Records excerpted from a collection:
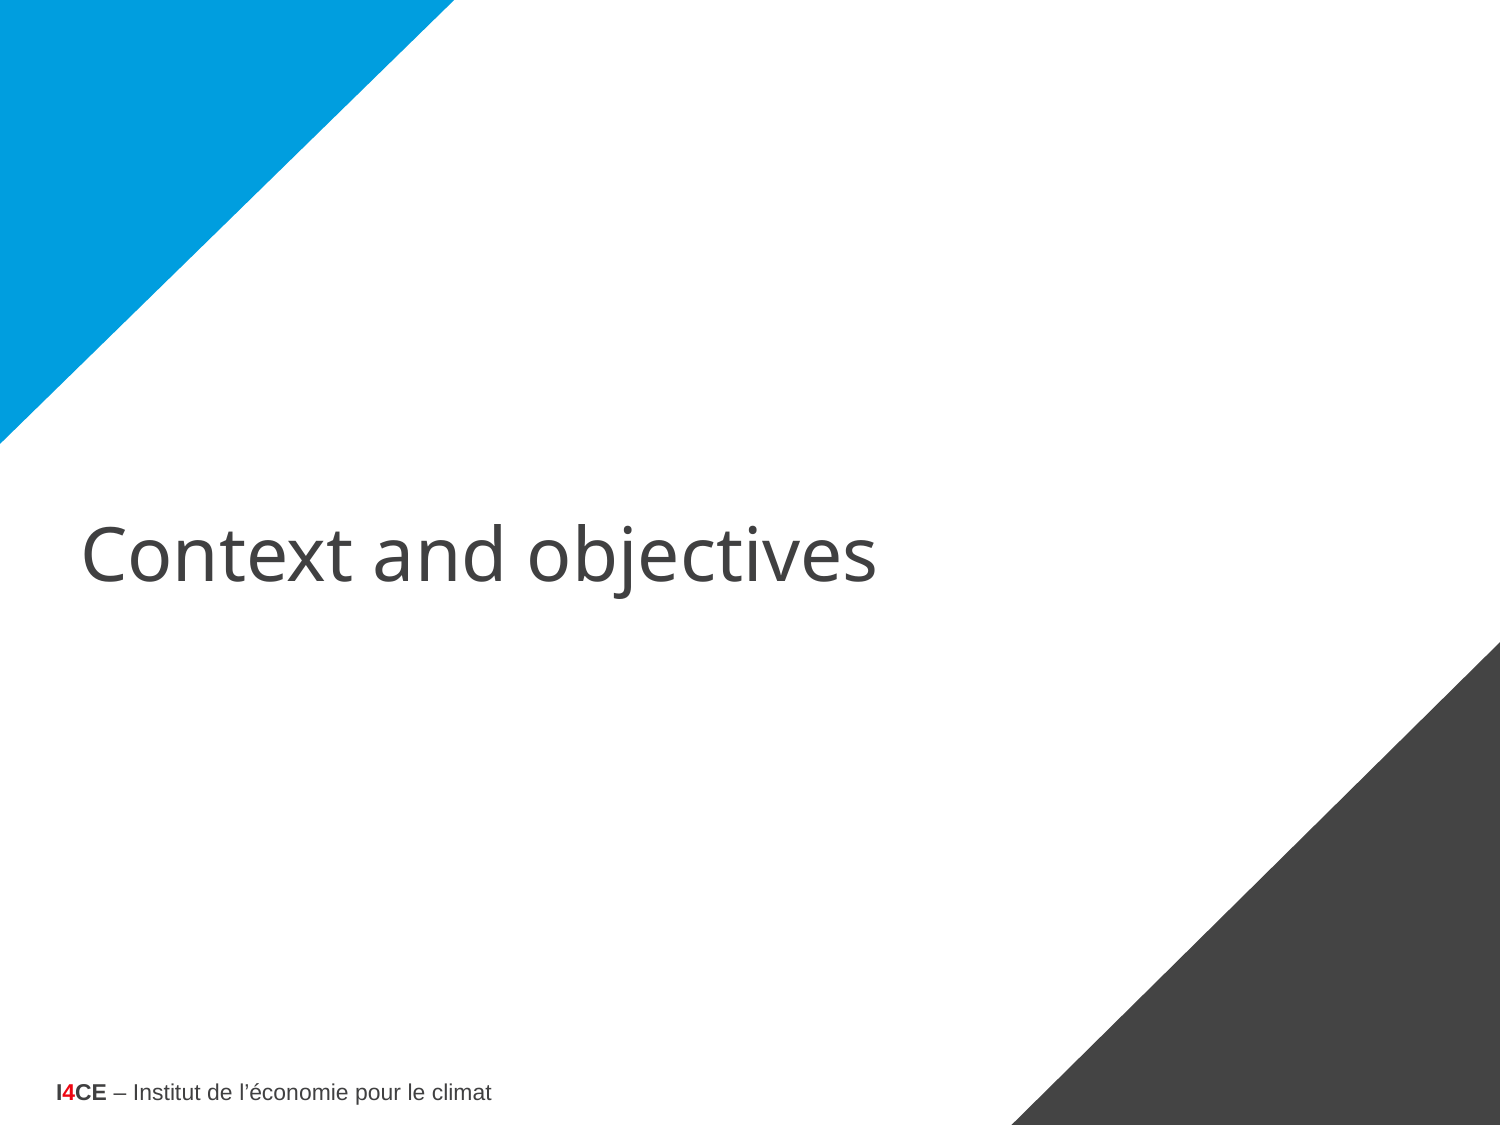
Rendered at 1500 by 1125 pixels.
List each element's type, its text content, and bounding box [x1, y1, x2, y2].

title Context and objectives [64, 457, 1436, 646]
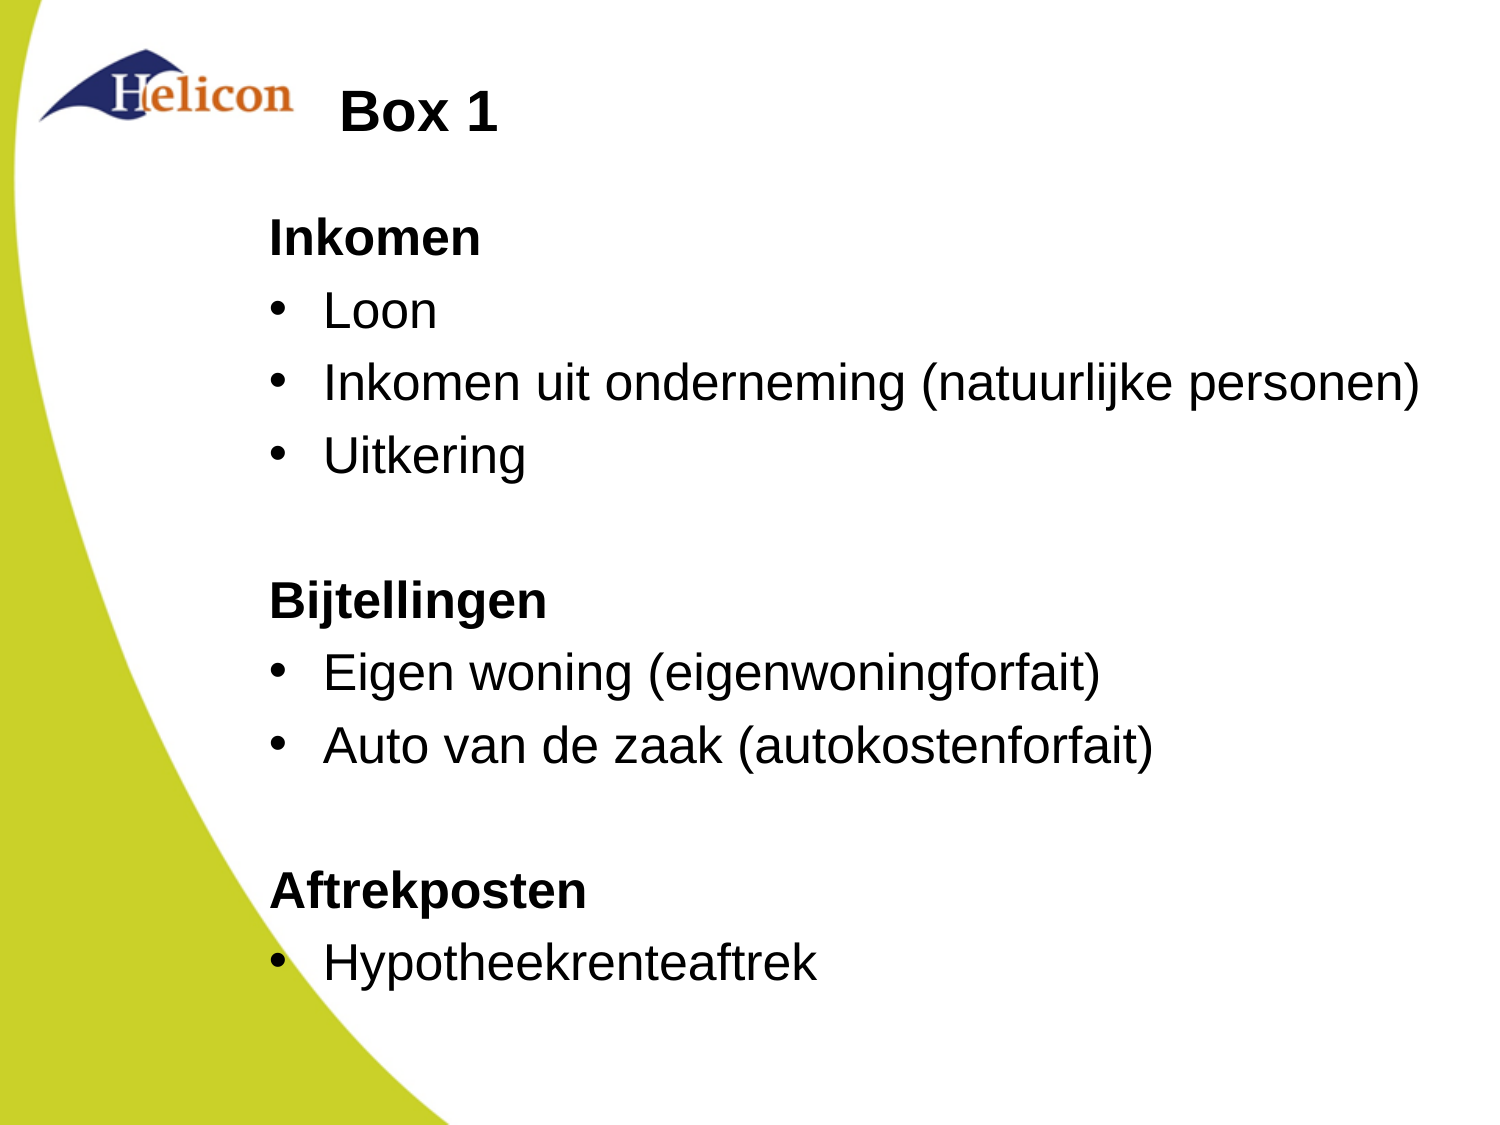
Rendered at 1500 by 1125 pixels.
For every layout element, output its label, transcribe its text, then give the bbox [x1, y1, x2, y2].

picture [0, 0, 1500, 1125]
list Inkomen Loon Inkomen uit onderneming (natuurlijke personen) Uitkering Bijtellingen Eigen woning (eigenwoningforfait) Auto van de zaak (autokostenforfait) Aftrekposten Hypotheekrenteaftrek [253, 196, 1500, 1005]
title Box 1 [324, 54, 1415, 161]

What you should do:
Omit the pictures; print the records above exactly.

Answer space:
Rendered at 1500 by 1125 pixels.
List each element's type, its text content, and bounding box [x1, y1, x2, y2].

title Context and objectives [64, 457, 1436, 646]
Rendered at 1500 by 1125 pixels.
For every layout element, output its label, transcribe its text, then give the bbox [x1, y1, x2, y2].

picture [0, 0, 1500, 1125]
list Inkomen Loon Inkomen uit onderneming (natuurlijke personen) Uitkering Bijtellingen Eigen woning (eigenwoningforfait) Auto van de zaak (autokostenforfait) Aftrekposten Hypotheekrenteaftrek [253, 196, 1500, 1005]
title Box 1 [324, 54, 1415, 161]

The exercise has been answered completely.